● **Activity**
Search the data for the word "Nettipadam" and copy every line where it occurs.

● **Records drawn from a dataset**
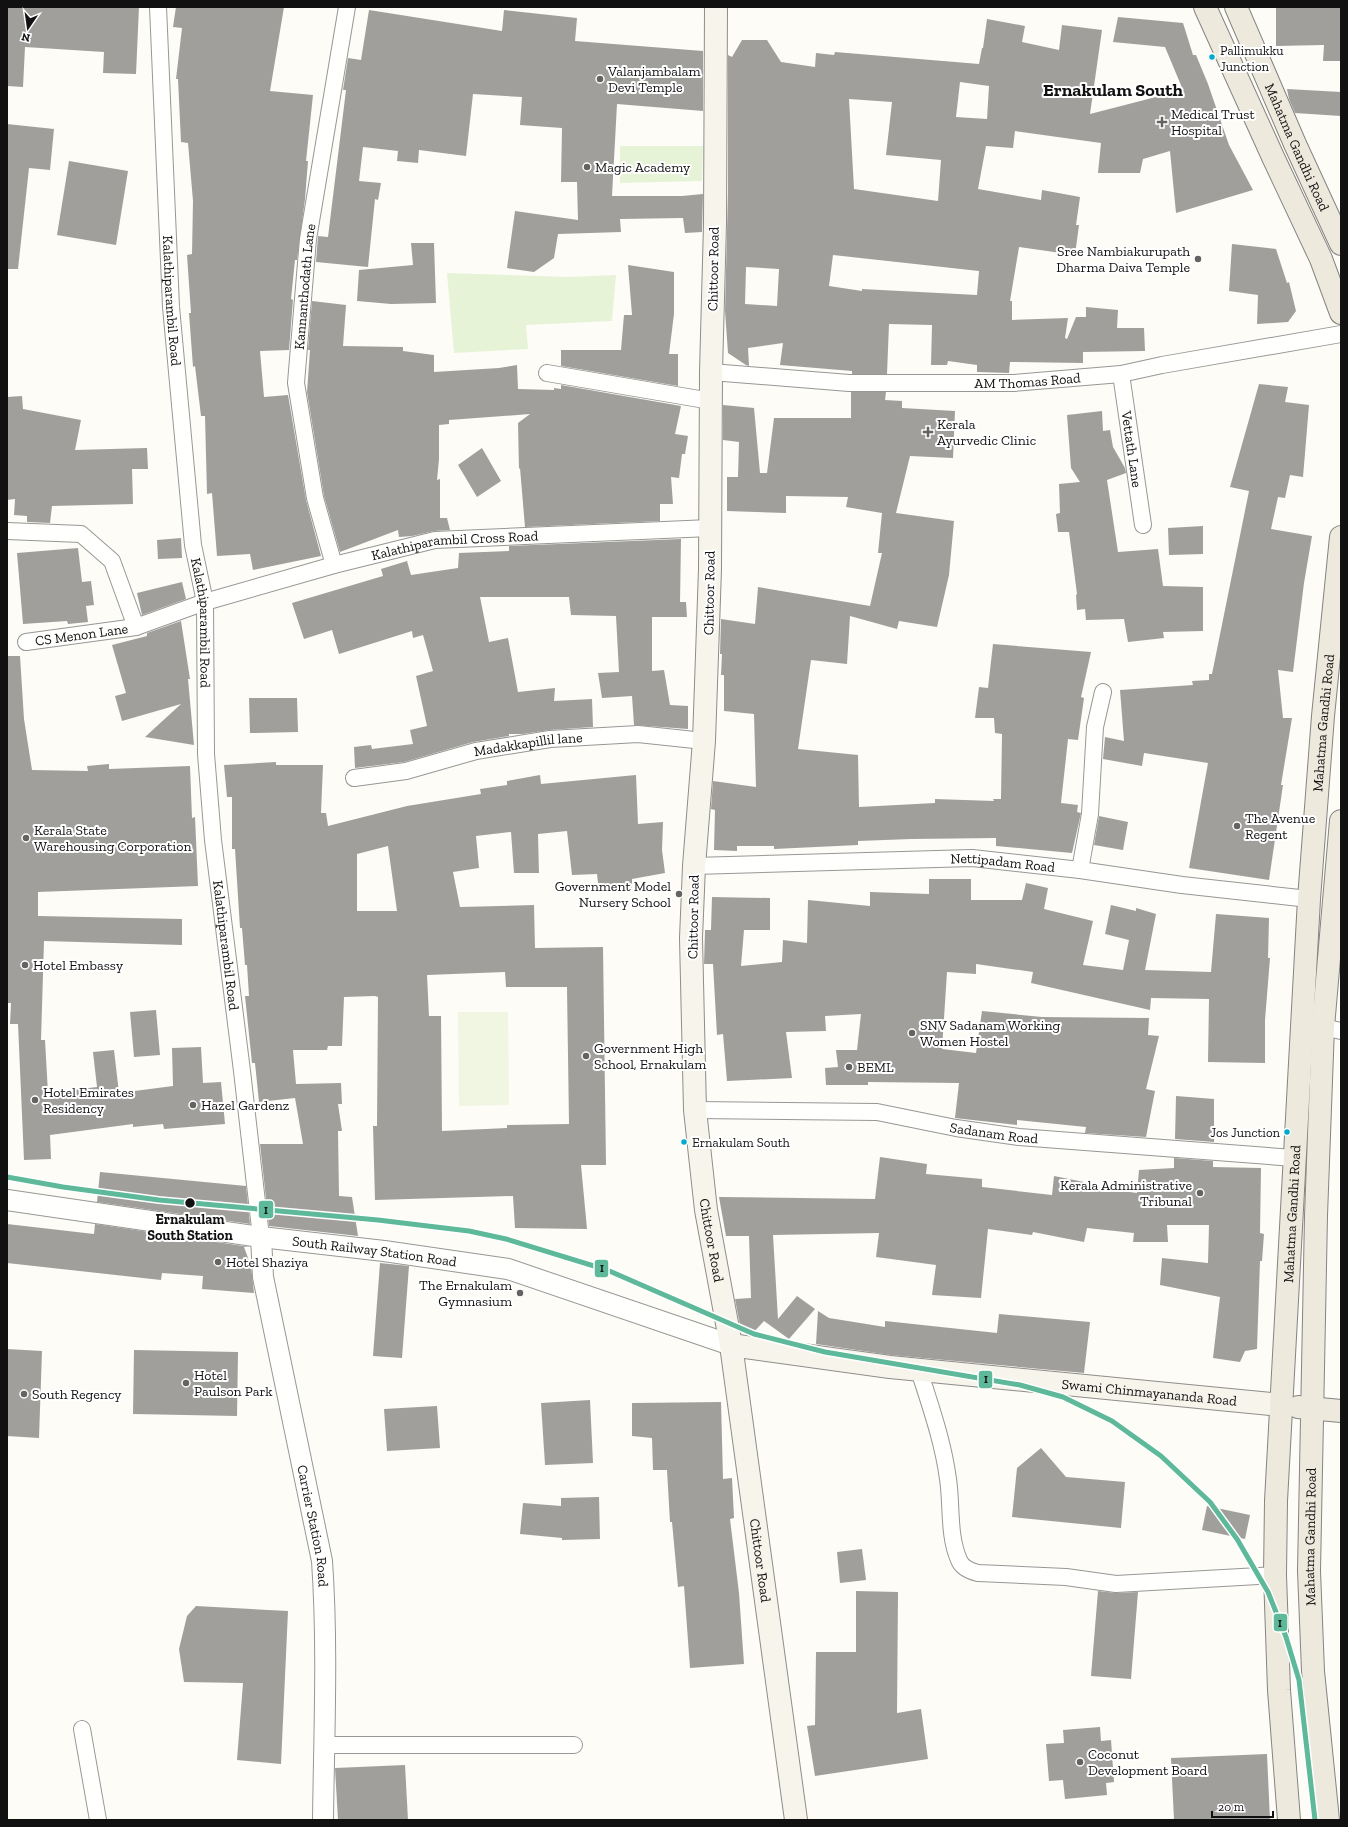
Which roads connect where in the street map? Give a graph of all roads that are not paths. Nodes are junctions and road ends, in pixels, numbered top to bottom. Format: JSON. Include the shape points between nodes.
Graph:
{"nodes":[{"id":1,"x":158,"y":7,"type":"edge"},
{"id":2,"x":346,"y":7,"type":"edge"},
{"id":3,"x":716,"y":7,"type":"edge"},
{"id":4,"x":1205,"y":7,"type":"edge"},
{"id":5,"x":1236,"y":7,"type":"edge"},
{"id":6,"x":1341,"y":244,"type":"edge"},
{"id":7,"x":1341,"y":313,"type":"edge"},
{"id":8,"x":1341,"y":334,"type":"edge"},
{"id":9,"x":711,"y":372,"type":"junction"},
{"id":10,"x":547,"y":374,"type":"dead end"},
{"id":11,"x":1121,"y":374,"type":"junction"},
{"id":12,"x":712,"y":401,"type":"junction"},
{"id":13,"x":1144,"y":525,"type":"dead end"},
{"id":14,"x":710,"y":528,"type":"junction"},
{"id":15,"x":7,"y":531,"type":"edge"},
{"id":16,"x":1341,"y":537,"type":"edge"},
{"id":17,"x":334,"y":565,"type":"junction"},
{"id":18,"x":205,"y":602,"type":"junction"},
{"id":19,"x":136,"y":627,"type":"junction"},
{"id":20,"x":26,"y":642,"type":"dead end"},
{"id":21,"x":1103,"y":692,"type":"dead end"},
{"id":22,"x":704,"y":741,"type":"junction"},
{"id":23,"x":354,"y":778,"type":"dead end"},
{"id":24,"x":1341,"y":821,"type":"edge"},
{"id":25,"x":694,"y":866,"type":"junction"},
{"id":26,"x":1080,"y":870,"type":"junction"},
{"id":27,"x":1309,"y":899,"type":"junction"},
{"id":28,"x":1334,"y":901,"type":"junction"},
{"id":29,"x":1332,"y":1029,"type":"edge"},
{"id":30,"x":695,"y":1110,"type":"junction"},
{"id":31,"x":1294,"y":1158,"type":"junction"},
{"id":32,"x":7,"y":1200,"type":"edge"},
{"id":33,"x":261,"y":1236,"type":"junction"},
{"id":34,"x":731,"y":1345,"type":"junction"},
{"id":35,"x":919,"y":1370,"type":"junction"},
{"id":36,"x":1281,"y":1404,"type":"junction"},
{"id":37,"x":1312,"y":1408,"type":"junction"},
{"id":38,"x":1341,"y":1411,"type":"edge"},
{"id":39,"x":1274,"y":1575,"type":"junction"},
{"id":40,"x":82,"y":1728,"type":"dead end"},
{"id":41,"x":324,"y":1745,"type":"junction"},
{"id":42,"x":574,"y":1745,"type":"dead end"},
{"id":43,"x":98,"y":1820,"type":"edge"},
{"id":44,"x":323,"y":1820,"type":"edge"},
{"id":45,"x":796,"y":1820,"type":"edge"},
{"id":46,"x":1289,"y":1820,"type":"edge"},
{"id":47,"x":1328,"y":1820,"type":"edge"}],
"edges":[{"from":1,"to":18,"type":"street","name":"Kalathiparambil Road","via":[[171,307],[193,545]]},
{"from":2,"to":17,"type":"street","name":"Kannanthodath Lane","via":[[308,240],[296,383],[315,498]]},
{"from":3,"to":9,"type":"main road","name":"Chittoor Road"},
{"from":4,"to":7,"type":"main road","name":"Mahatma Gandhi Road","via":[[1321,258]]},
{"from":5,"to":6,"type":"main road","name":"Mahatma Gandhi Road"},
{"from":8,"to":11,"type":"street","name":"AM Thomas Road"},
{"from":9,"to":11,"type":"street","name":"AM Thomas Road","via":[[849,383],[1014,383]]},
{"from":9,"to":12,"type":"main road","name":"Chittoor Road"},
{"from":10,"to":12,"type":"street"},
{"from":11,"to":13,"type":"street","name":"Vettath Lane"},
{"from":12,"to":14,"type":"main road","name":"Chittoor Road"},
{"from":14,"to":17,"type":"street","name":"Kalathiparambil Cross Road","via":[[435,540]]},
{"from":14,"to":22,"type":"main road","name":"Chittoor Road"},
{"from":15,"to":19,"type":"street","via":[[81,534],[112,561]]},
{"from":16,"to":27,"type":"main road","name":"Mahatma Gandhi Road","via":[[1323,716]]},
{"from":17,"to":18,"type":"street","name":"Kalathiparambil Cross Road"},
{"from":18,"to":19,"type":"street","name":"CS Menon Lane"},
{"from":18,"to":33,"type":"street","name":"Kalathiparambil Road","via":[[206,754],[213,840]]},
{"from":19,"to":20,"type":"street","name":"CS Menon Lane"},
{"from":21,"to":26,"type":"street","via":[[1095,727],[1090,814]]},
{"from":22,"to":23,"type":"street","name":"Madakkapillil lane","via":[[638,734],[550,739],[476,750],[406,771]]},
{"from":22,"to":25,"type":"main road","name":"Chittoor Road"},
{"from":24,"to":28,"type":"main road","name":"Mahatma Gandhi Road"},
{"from":25,"to":26,"type":"street","name":"Nettipadam Road","via":[[972,858]]},
{"from":25,"to":30,"type":"main road","name":"Chittoor Road","via":[[691,938]]},
{"from":26,"to":27,"type":"street","name":"Nettipadam Road","via":[[1182,885]]},
{"from":27,"to":28,"type":"main road"},
{"from":27,"to":31,"type":"main road","name":"Mahatma Gandhi Road"},
{"from":28,"to":29,"type":"main road","name":"Mahatma Gandhi Road"},
{"from":29,"to":37,"type":"main road","name":"Mahatma Gandhi Road","via":[[1316,1216]]},
{"from":30,"to":31,"type":"street","name":"Sadanam Road","via":[[877,1112],[956,1128],[1019,1137]]},
{"from":30,"to":34,"type":"main road","name":"Chittoor Road","via":[[706,1210]]},
{"from":31,"to":36,"type":"main road","name":"Mahatma Gandhi Road"},
{"from":32,"to":33,"type":"street","name":"South Railway Station Road"},
{"from":33,"to":34,"type":"street","name":"South Railway Station Road","via":[[508,1269]]},
{"from":33,"to":41,"type":"street","name":"Carrier Station Road","via":[[263,1277],[322,1561]]},
{"from":34,"to":35,"type":"main road","name":"Swami Chinmayananda Road"},
{"from":34,"to":45,"type":"main road","name":"Chittoor Road"},
{"from":35,"to":36,"type":"main road","name":"Swami Chinmayananda Road"},
{"from":35,"to":39,"type":"street","via":[[943,1451],[951,1499],[955,1549],[959,1562],[966,1569],[978,1573],[1066,1578],[1116,1584]]},
{"from":36,"to":37,"type":"main road"},
{"from":36,"to":39,"type":"main road","name":"Mahatma Gandhi Road"},
{"from":37,"to":38,"type":"main road"},
{"from":37,"to":47,"type":"main road","name":"Mahatma Gandhi Road","via":[[1309,1571],[1313,1671]]},
{"from":39,"to":46,"type":"main road","name":"Mahatma Gandhi Road","via":[[1279,1690]]},
{"from":40,"to":43,"type":"street"},
{"from":41,"to":42,"type":"street"},
{"from":41,"to":44,"type":"street","name":"Carrier Station Road"}]}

● **Solution to this problem**
{"from":25,"to":26,"type":"street","name":"Nettipadam Road","via":[[972,858]]},
{"from":26,"to":27,"type":"street","name":"Nettipadam Road","via":[[1182,885]]},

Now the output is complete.